Retype every line of the data, keeping each word exactly.

^^^^

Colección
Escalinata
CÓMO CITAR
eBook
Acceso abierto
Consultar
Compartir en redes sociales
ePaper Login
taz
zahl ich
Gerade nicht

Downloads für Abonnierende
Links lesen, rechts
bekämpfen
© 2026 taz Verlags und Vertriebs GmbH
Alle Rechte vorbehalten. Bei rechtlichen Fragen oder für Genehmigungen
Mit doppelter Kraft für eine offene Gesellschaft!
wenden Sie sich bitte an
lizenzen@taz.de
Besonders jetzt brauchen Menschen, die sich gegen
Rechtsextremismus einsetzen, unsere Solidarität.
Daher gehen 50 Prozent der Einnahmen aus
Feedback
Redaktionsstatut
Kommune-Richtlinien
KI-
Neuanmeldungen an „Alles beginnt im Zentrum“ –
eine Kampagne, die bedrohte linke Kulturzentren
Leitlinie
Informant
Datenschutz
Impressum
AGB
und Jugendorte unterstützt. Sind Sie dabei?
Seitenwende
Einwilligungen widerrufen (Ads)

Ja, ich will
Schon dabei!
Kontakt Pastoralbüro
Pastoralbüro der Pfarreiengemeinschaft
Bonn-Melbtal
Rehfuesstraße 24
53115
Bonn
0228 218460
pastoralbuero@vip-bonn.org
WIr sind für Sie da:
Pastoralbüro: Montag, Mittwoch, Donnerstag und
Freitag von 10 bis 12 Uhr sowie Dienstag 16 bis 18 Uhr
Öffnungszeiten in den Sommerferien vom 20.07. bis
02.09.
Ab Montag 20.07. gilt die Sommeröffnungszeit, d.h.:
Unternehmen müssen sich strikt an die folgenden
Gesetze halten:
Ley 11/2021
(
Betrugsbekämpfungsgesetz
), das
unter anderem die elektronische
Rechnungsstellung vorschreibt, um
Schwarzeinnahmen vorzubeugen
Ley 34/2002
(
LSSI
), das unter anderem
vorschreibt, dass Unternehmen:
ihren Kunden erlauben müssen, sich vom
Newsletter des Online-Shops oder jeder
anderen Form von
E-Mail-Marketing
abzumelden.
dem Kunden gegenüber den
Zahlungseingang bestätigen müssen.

^^^^

Written reply -
Colección
Escalinata
CÓMO CITAR
eBook
Acceso abierto
Consultar
Compartir en redes sociales
ePaper Login
taz
zahl ich
Gerade nicht

Downloads für Abonnierende
Links lesen, rechts
bekämpfen
© 2026 taz Verlags und Vertriebs GmbH
Alle Rechte vorbehalten. Bei rechtlichen Fragen oder für Genehmigungen
Mit doppelter Kraft für eine offene Gesellschaft!
wenden Sie sich bitte an
lizenzen@taz.de
Besonders jetzt brauchen Menschen, die sich gegen
Rechtsextremismus einsetzen, unsere Solidarität.
Daher gehen 50 Prozent der Einnahmen aus
Feedback
Redaktionsstatut
Kommune-Richtlinien
KI-
Neuanmeldungen an „Alles beginnt im Zentrum“ –
eine Kampagne, die bedrohte linke Kulturzentren
Leitlinie
Informant
Datenschutz
Impressum
AGB
und Jugendorte unterstützt. Sind Sie dabei?
Seitenwende
Einwilligungen widerrufen (Ads)

Ja, ich will
Schon dabei!
Kontakt Pastoralbüro
Pastoralbüro der Pfarreiengemeinschaft
Bonn-Melbtal
Rehfuesstraße 24
53115
Bonn
0228 218460
pastoralbuero@vip-bonn.org
WIr sind für Sie da:
Pastoralbüro: Montag, Mittwoch, Donnerstag und
Freitag von 10 bis 12 Uhr sowie Dienstag 16 bis 18 Uhr
Öffnungszeiten in den Sommerferien vom 20.07. bis
02.09.
Ab Montag 20.07. gilt die Sommeröffnungszeit, d.h.:
Unternehmen müssen sich strikt an die folgenden
Gesetze halten:
Ley 11/2021
(
Betrugsbekämpfungsgesetz
), das
unter anderem die elektronische
Rechnungsstellung vorschreibt, um
Schwarzeinnahmen vorzubeugen
Ley 34/2002
(
LSSI
), das unter anderem
vorschreibt, dass Unternehmen:
ihren Kunden erlauben müssen, sich vom
Newsletter des Online-Shops oder jeder
anderen Form von
E-Mail-Marketing
abzumelden.
dem Kunden gegenüber den
Zahlungseingang bestätigen müssen.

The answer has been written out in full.